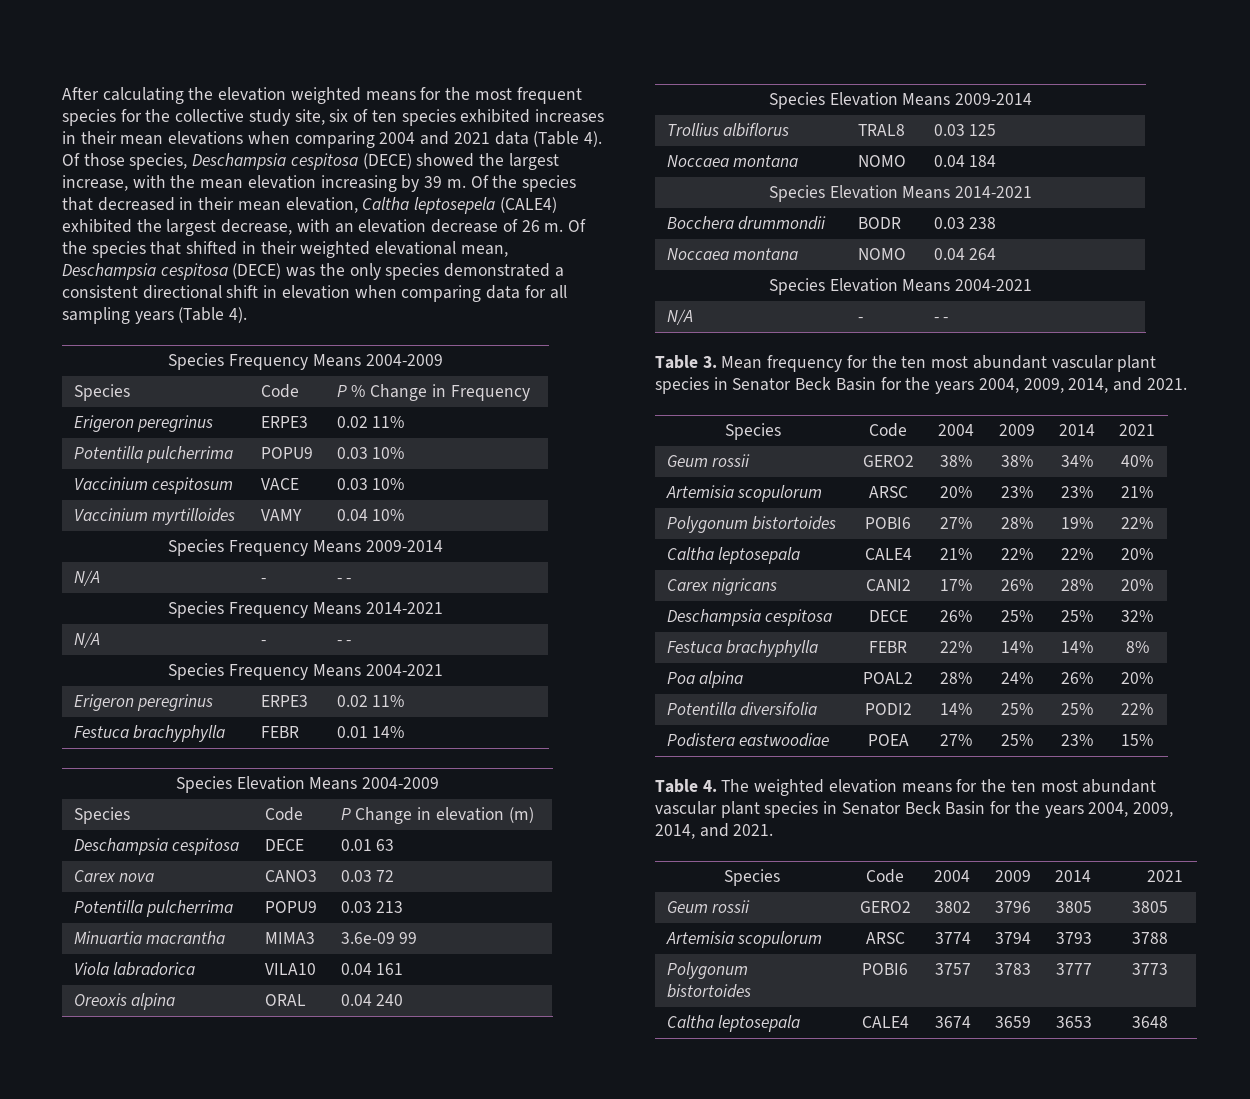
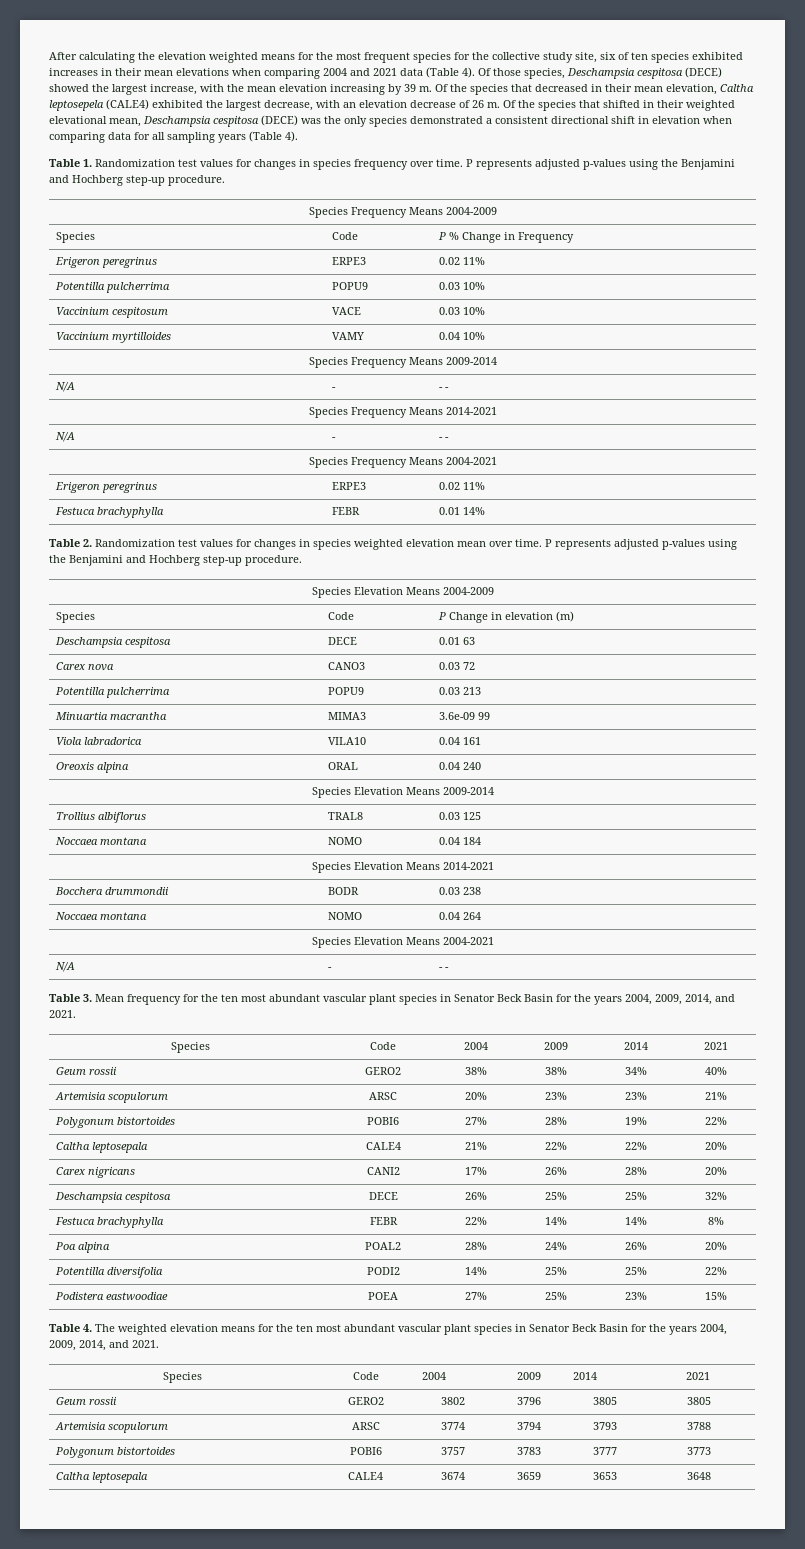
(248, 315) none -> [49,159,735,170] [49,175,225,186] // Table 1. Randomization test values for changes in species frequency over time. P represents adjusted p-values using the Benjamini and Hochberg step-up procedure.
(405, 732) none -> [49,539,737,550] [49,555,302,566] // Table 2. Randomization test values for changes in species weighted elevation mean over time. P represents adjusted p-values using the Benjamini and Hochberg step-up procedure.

--

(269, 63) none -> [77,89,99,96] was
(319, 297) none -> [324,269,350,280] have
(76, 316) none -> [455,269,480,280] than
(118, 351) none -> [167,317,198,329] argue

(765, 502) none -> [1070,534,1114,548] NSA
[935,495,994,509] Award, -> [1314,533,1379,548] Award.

> _Requirement_
Would you please copy, word for word, everything above from the line containing "(248, 315) none" down to the line containing "(405, 732) none", those two lines included?

> _Task output_
(248, 315) none -> [49,159,735,170] [49,175,225,186] // Table 1. Randomization test values for changes in species frequency over time. P represents adjusted p-values using the Benjamini and Hochberg step-up procedure.
(405, 732) none -> [49,539,737,550] [49,555,302,566] // Table 2. Randomization test values for changes in species weighted elevation mean over time. P represents adjusted p-values using the Benjamini and Hochberg step-up procedure.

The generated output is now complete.